* **What you need to do**
Below this line are records; write out exactly the lines from the one containing "neck: (196, 278)" through the one containing "right elbow: (440, 451)", with the pictures left out.

Segment Start: Exercise data

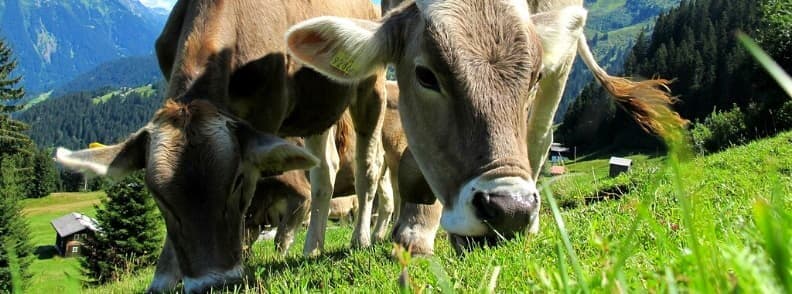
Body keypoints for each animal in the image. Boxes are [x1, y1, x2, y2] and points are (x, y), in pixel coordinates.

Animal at [51, 0, 386, 292]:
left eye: (237, 181)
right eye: (157, 195)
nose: (213, 284)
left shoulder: (266, 116)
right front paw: (164, 278)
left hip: (371, 86)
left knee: (368, 168)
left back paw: (361, 239)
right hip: (317, 110)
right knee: (324, 172)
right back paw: (312, 247)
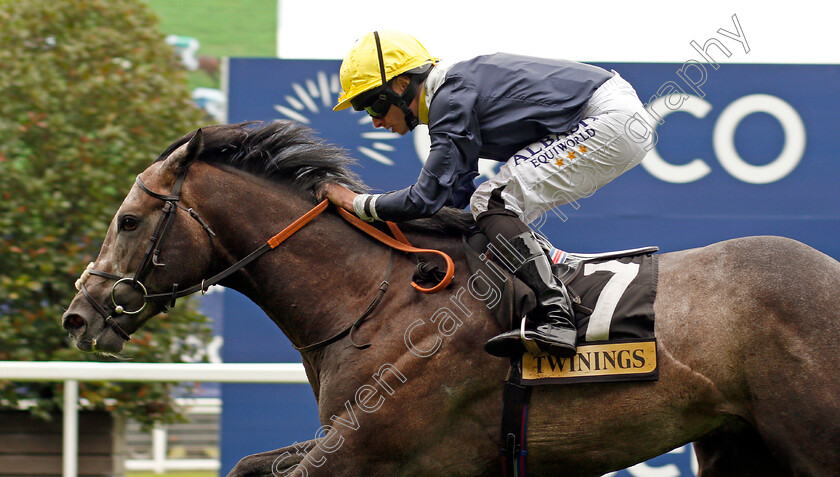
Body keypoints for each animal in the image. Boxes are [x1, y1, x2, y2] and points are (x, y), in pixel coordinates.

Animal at [60, 121, 840, 474]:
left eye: (128, 220)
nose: (79, 314)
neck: (374, 301)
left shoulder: (372, 449)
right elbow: (251, 464)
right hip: (736, 439)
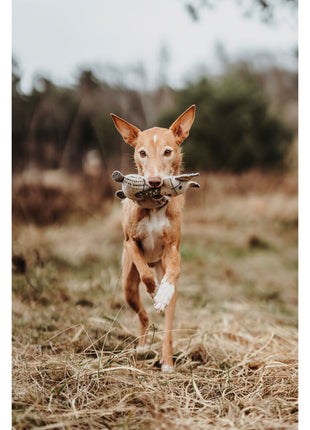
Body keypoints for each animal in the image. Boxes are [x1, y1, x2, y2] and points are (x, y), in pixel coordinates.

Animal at [110, 105, 195, 372]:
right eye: (142, 153)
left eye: (167, 152)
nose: (155, 182)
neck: (155, 204)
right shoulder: (130, 242)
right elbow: (146, 274)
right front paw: (153, 289)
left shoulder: (173, 248)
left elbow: (175, 270)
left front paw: (162, 291)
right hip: (127, 286)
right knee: (142, 316)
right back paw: (143, 345)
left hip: (165, 273)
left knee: (167, 329)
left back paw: (166, 362)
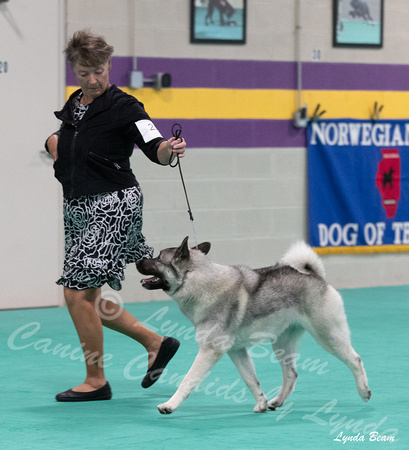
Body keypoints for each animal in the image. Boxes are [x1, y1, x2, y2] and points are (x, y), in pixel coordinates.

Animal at [137, 237, 370, 414]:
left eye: (158, 258)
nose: (138, 260)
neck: (196, 278)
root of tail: (314, 276)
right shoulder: (237, 351)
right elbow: (250, 379)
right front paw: (261, 403)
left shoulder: (209, 351)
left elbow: (188, 380)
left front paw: (169, 405)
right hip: (282, 345)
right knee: (291, 374)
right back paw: (276, 401)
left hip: (328, 336)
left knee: (355, 360)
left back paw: (364, 391)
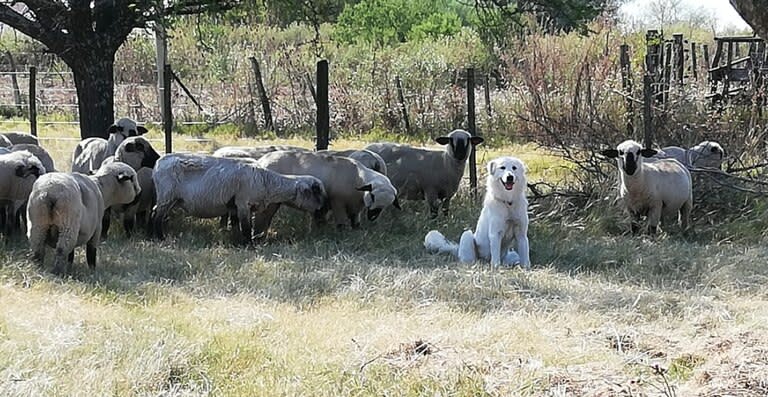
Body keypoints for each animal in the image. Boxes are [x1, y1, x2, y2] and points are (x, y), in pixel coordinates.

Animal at [152, 153, 328, 241]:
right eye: (317, 192)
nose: (323, 209)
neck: (267, 182)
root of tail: (158, 163)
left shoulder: (233, 206)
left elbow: (236, 225)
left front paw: (236, 242)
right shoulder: (243, 203)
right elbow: (246, 227)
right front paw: (249, 245)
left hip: (170, 199)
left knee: (155, 213)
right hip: (166, 196)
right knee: (156, 216)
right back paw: (159, 237)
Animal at [258, 149, 402, 230]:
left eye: (387, 204)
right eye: (372, 195)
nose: (372, 216)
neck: (358, 176)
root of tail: (262, 159)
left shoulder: (356, 208)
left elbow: (356, 223)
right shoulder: (338, 202)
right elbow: (341, 223)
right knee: (265, 216)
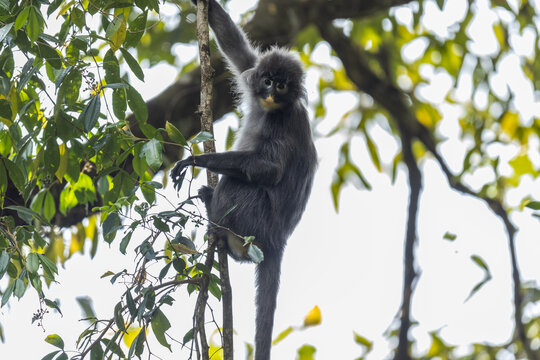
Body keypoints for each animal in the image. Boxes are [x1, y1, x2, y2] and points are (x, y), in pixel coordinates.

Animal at [171, 1, 316, 358]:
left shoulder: (284, 121)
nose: (270, 92)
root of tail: (278, 239)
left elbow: (270, 170)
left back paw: (215, 216)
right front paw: (205, 6)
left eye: (282, 85)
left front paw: (195, 160)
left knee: (237, 183)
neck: (271, 110)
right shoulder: (251, 69)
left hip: (255, 219)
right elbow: (238, 52)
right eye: (267, 80)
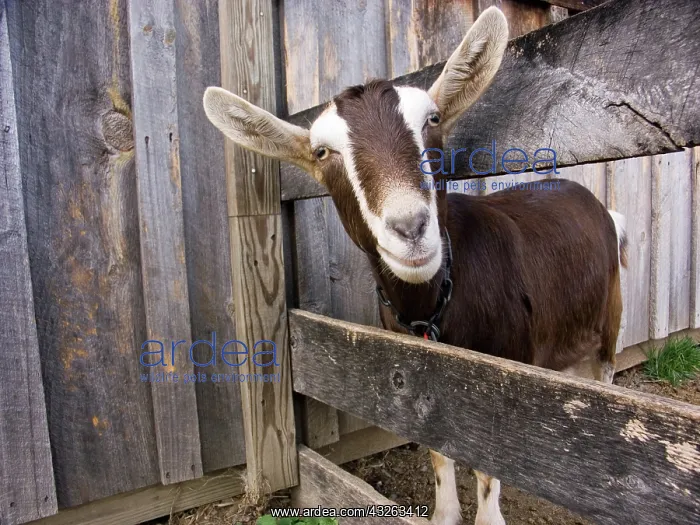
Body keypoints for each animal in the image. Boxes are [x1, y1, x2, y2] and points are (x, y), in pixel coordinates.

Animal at [203, 7, 627, 525]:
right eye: (322, 152)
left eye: (433, 118)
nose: (409, 227)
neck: (435, 306)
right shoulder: (424, 379)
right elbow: (440, 451)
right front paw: (445, 513)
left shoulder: (504, 380)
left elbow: (489, 470)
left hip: (608, 324)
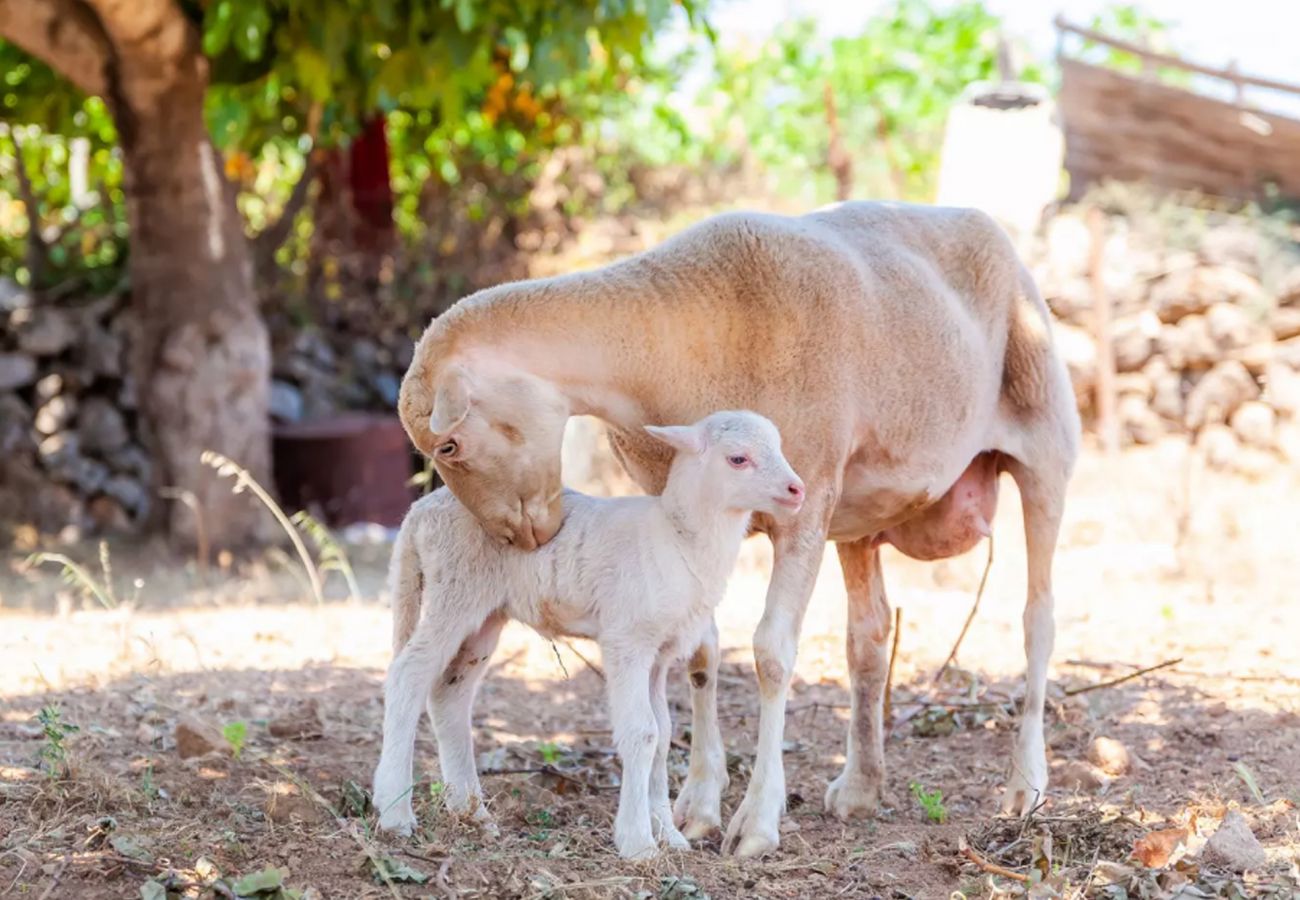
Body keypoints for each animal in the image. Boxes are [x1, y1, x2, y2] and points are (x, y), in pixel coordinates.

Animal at [371, 408, 806, 858]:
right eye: (738, 459)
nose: (798, 490)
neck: (679, 536)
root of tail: (418, 512)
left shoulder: (659, 652)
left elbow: (663, 734)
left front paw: (669, 835)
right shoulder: (627, 640)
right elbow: (642, 732)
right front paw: (638, 842)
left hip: (486, 613)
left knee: (449, 693)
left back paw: (471, 811)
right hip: (454, 591)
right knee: (407, 675)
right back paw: (395, 813)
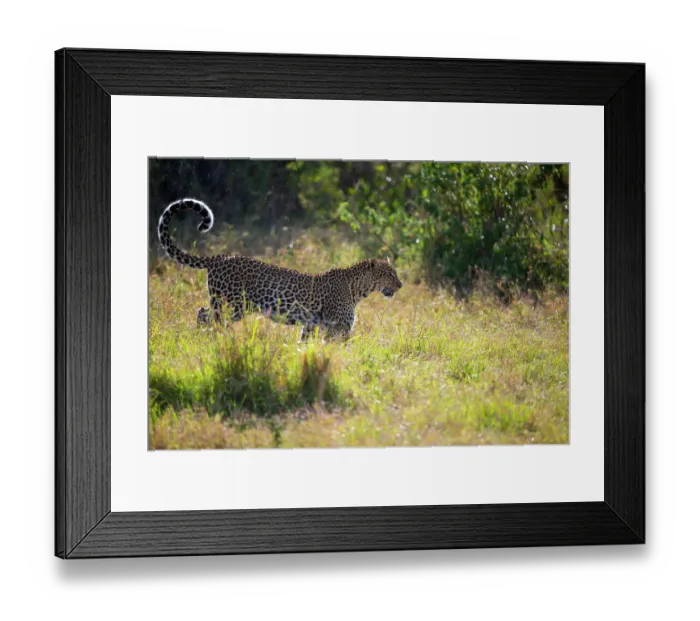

Segment End: Exercise data

* **Response to the exercise**
neck: (196, 278)
root of tail: (314, 276)
right shoulder: (237, 351)
right elbow: (250, 379)
right front paw: (261, 403)
left shoulder: (209, 351)
left elbow: (188, 380)
left front paw: (169, 405)
right hip: (282, 345)
right knee: (291, 374)
right back paw: (276, 401)
left hip: (328, 336)
left knee: (355, 360)
left back paw: (364, 391)
Body keypoints for each animal in the image. Boxes are [x1, y1, x2, y2] and points are (x, y), in pixel coordinates.

Animal at [152, 153, 328, 241]:
right eye: (317, 192)
nose: (323, 209)
neck: (267, 182)
root of tail: (158, 163)
left shoulder: (233, 206)
left elbow: (236, 225)
left front paw: (236, 242)
right shoulder: (243, 203)
right elbow: (246, 227)
right front paw: (249, 245)
left hip: (170, 199)
left knee: (155, 213)
right hip: (166, 196)
right knee: (156, 216)
right back paw: (159, 237)
Animal at [258, 149, 402, 230]:
left eye: (387, 204)
right eye: (372, 195)
nose: (372, 216)
neck: (358, 176)
root of tail: (262, 159)
left shoulder: (356, 208)
left elbow: (356, 223)
right shoulder: (338, 202)
right elbow: (341, 223)
right knee: (265, 216)
Body keypoints for each animal in the image. Boxes are [x1, y1, x2, y2] and points are (x, y), in pixel coordinates.

Animal at [171, 1, 316, 358]:
left shoulder: (284, 121)
nose: (270, 92)
root of tail: (278, 239)
left elbow: (270, 170)
left back paw: (215, 216)
right front paw: (205, 6)
left eye: (282, 85)
left front paw: (195, 160)
left knee: (237, 183)
neck: (271, 110)
right shoulder: (251, 69)
left hip: (255, 219)
right elbow: (238, 52)
right eye: (267, 80)
Body keypoints for each animal in the image. Boxes are [x1, y1, x2, y2] and points are (x, y), in pixel coordinates.

Animal at [203, 7, 627, 525]:
right eye: (322, 152)
left eye: (433, 118)
nose: (409, 227)
neck: (435, 306)
right shoulder: (424, 379)
right elbow: (440, 451)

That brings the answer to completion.